## [ASSIGNED TASK]
Which lines of the records below contain the word "down"? Copy each of them out.
=== EXERCISE INPUTS ===
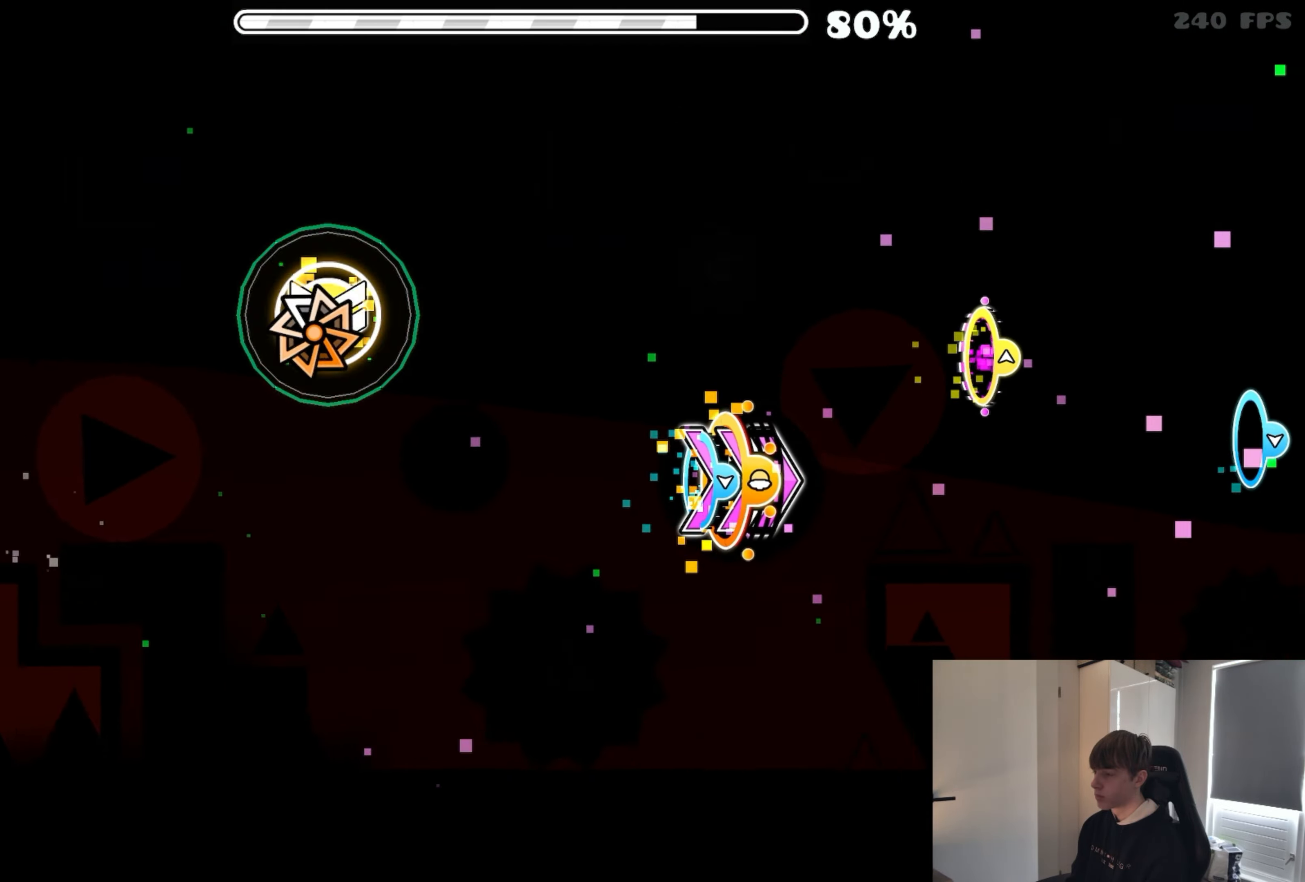
{"buttons": [], "events": [[100, "A", "up"], [383, "A", "down"], [466, "A", "up"]]}
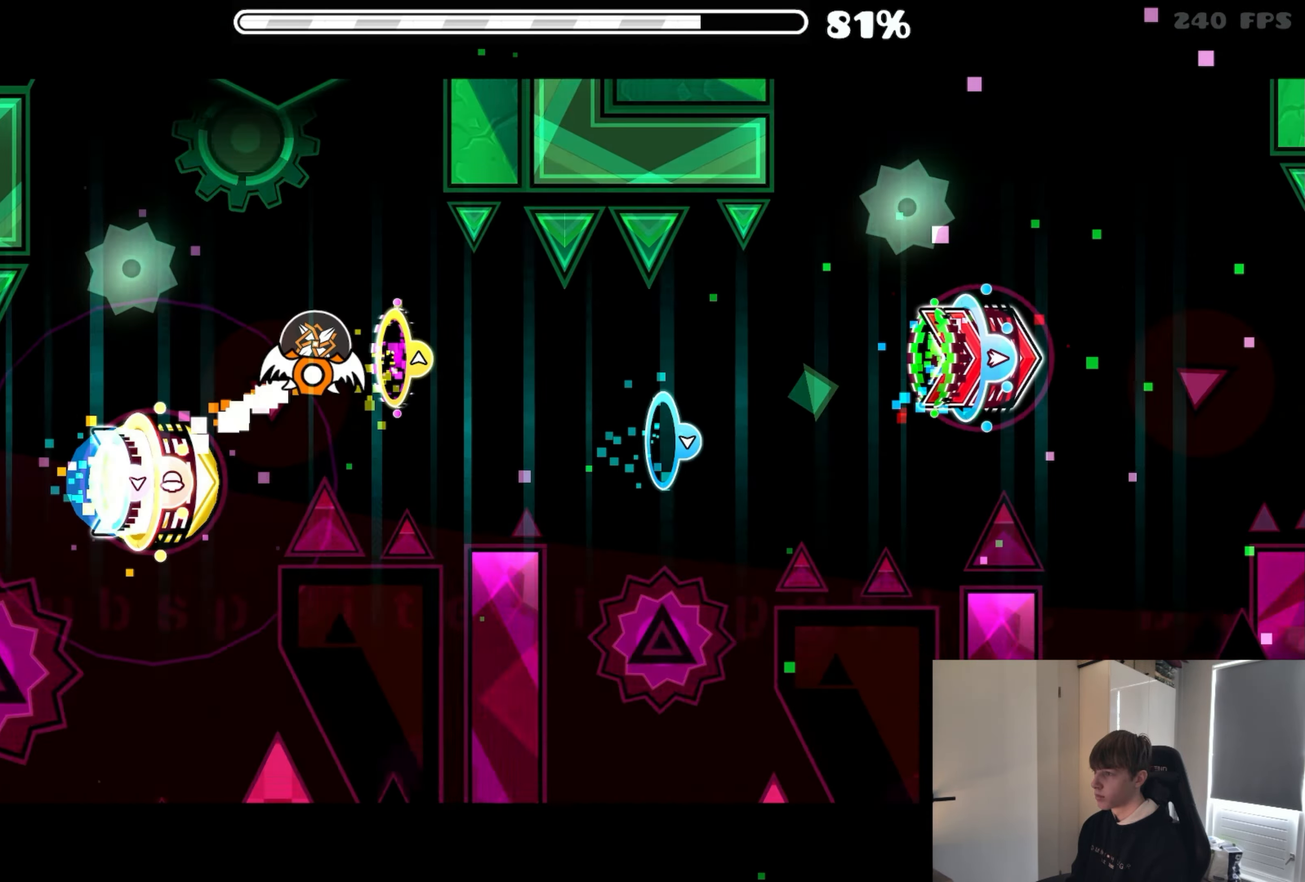
{"buttons": [], "events": [[83, "A", "down"], [166, "A", "up"], [300, "A", "down"], [383, "A", "up"]]}
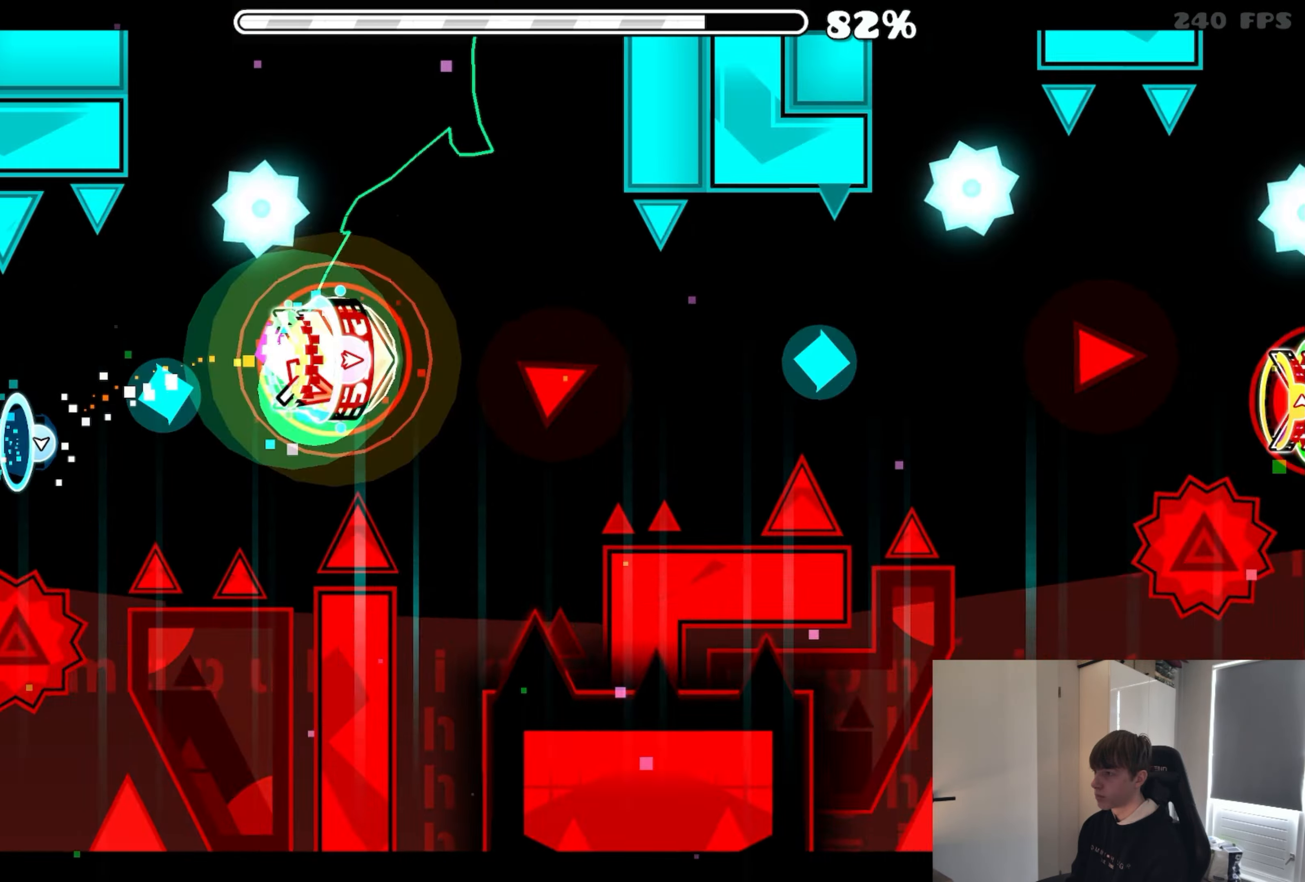
{"buttons": [], "events": [[33, "A", "down"], [133, "A", "up"], [233, "A", "down"], [300, "A", "up"], [383, "A", "down"], [466, "A", "up"]]}
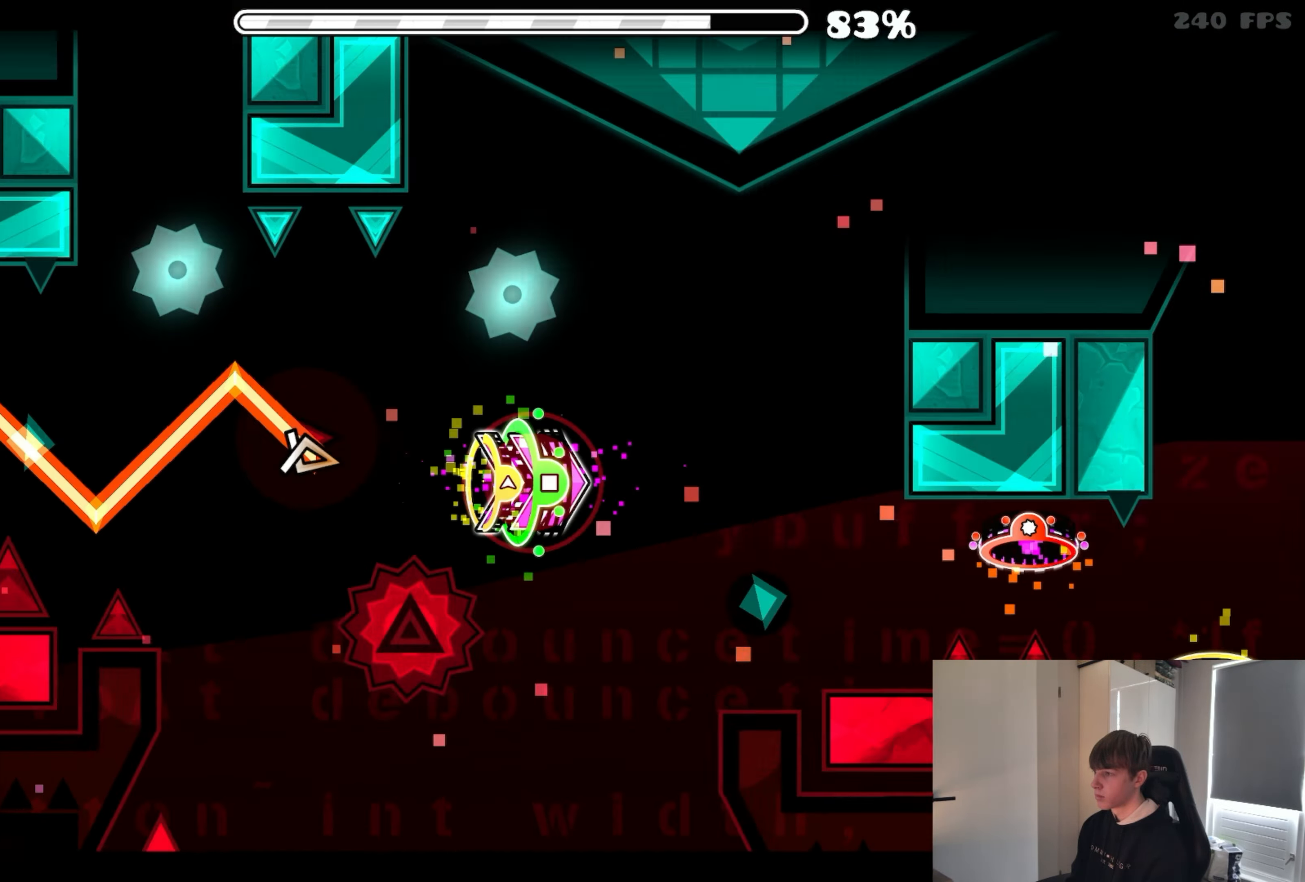
{"buttons": [], "events": [[33, "A", "down"], [100, "A", "up"]]}
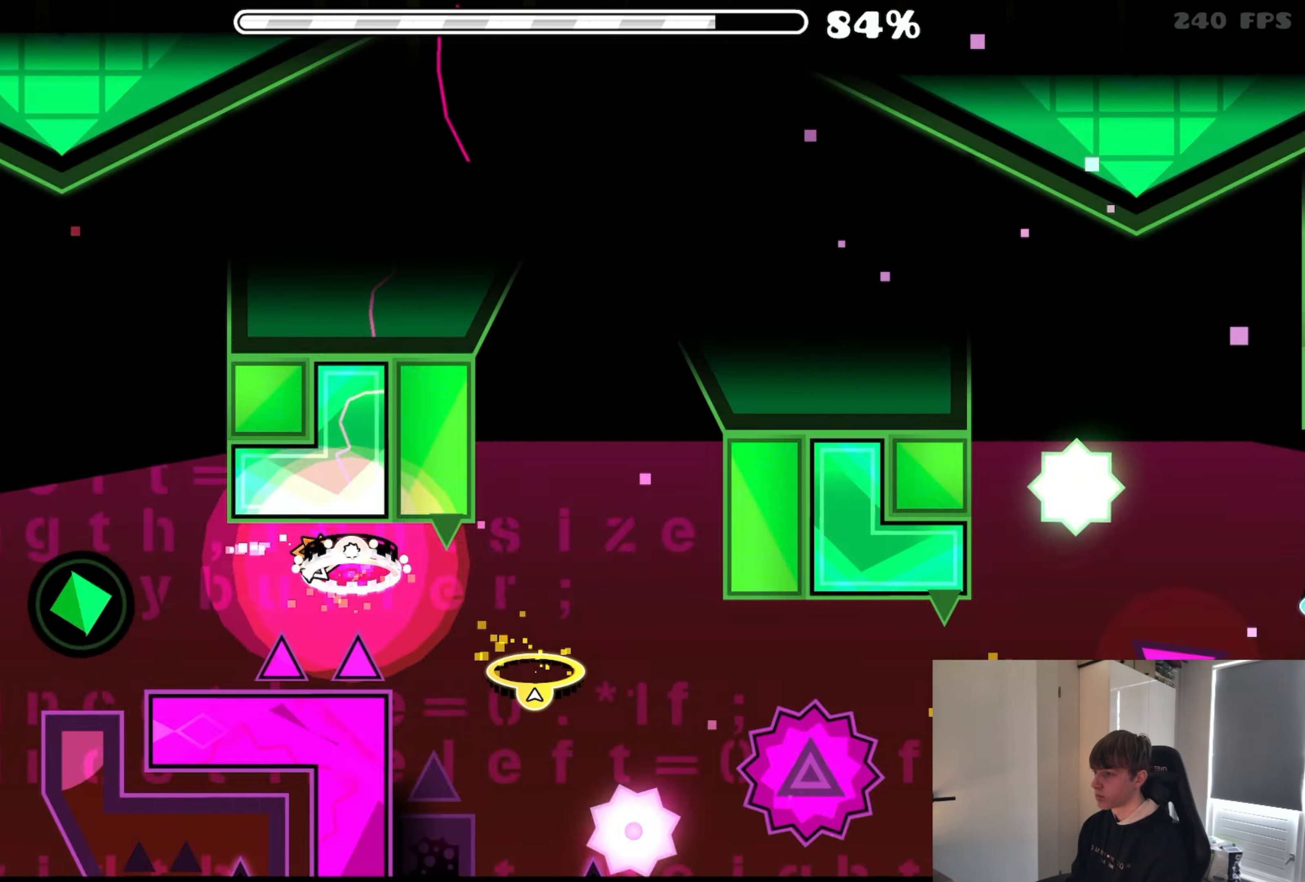
{"buttons": ["A"], "events": [[33, "A", "down"], [133, "A", "up"], [417, "A", "down"]]}
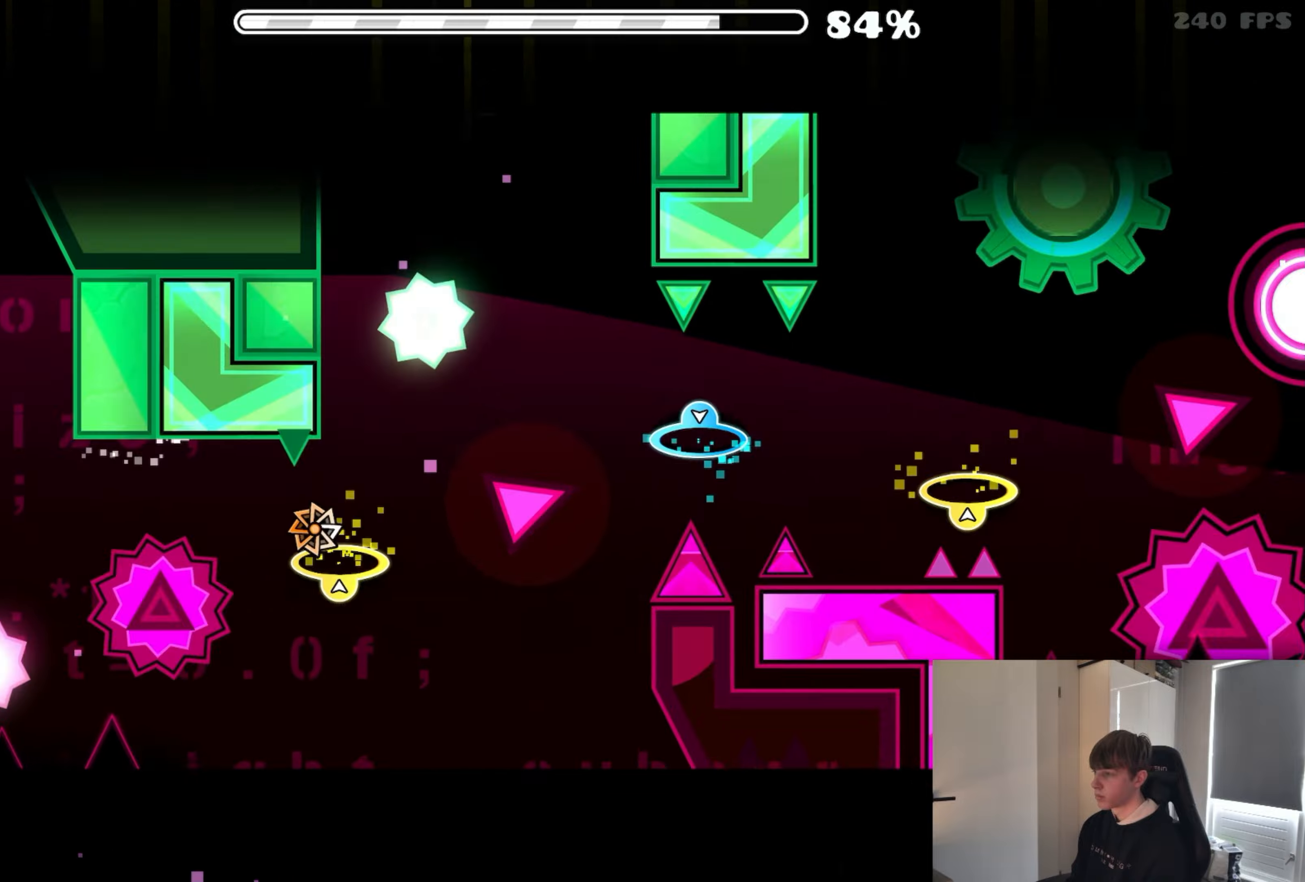
{"buttons": [], "events": [[17, "A", "up"]]}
===
## [RESPONSE AREA]
{"buttons": [], "events": [[100, "A", "up"], [383, "A", "down"], [466, "A", "up"]]}
{"buttons": [], "events": [[83, "A", "down"], [166, "A", "up"], [300, "A", "down"], [383, "A", "up"]]}
{"buttons": [], "events": [[33, "A", "down"], [133, "A", "up"], [233, "A", "down"], [300, "A", "up"], [383, "A", "down"], [466, "A", "up"]]}
{"buttons": [], "events": [[33, "A", "down"], [100, "A", "up"]]}
{"buttons": ["A"], "events": [[33, "A", "down"], [133, "A", "up"], [417, "A", "down"]]}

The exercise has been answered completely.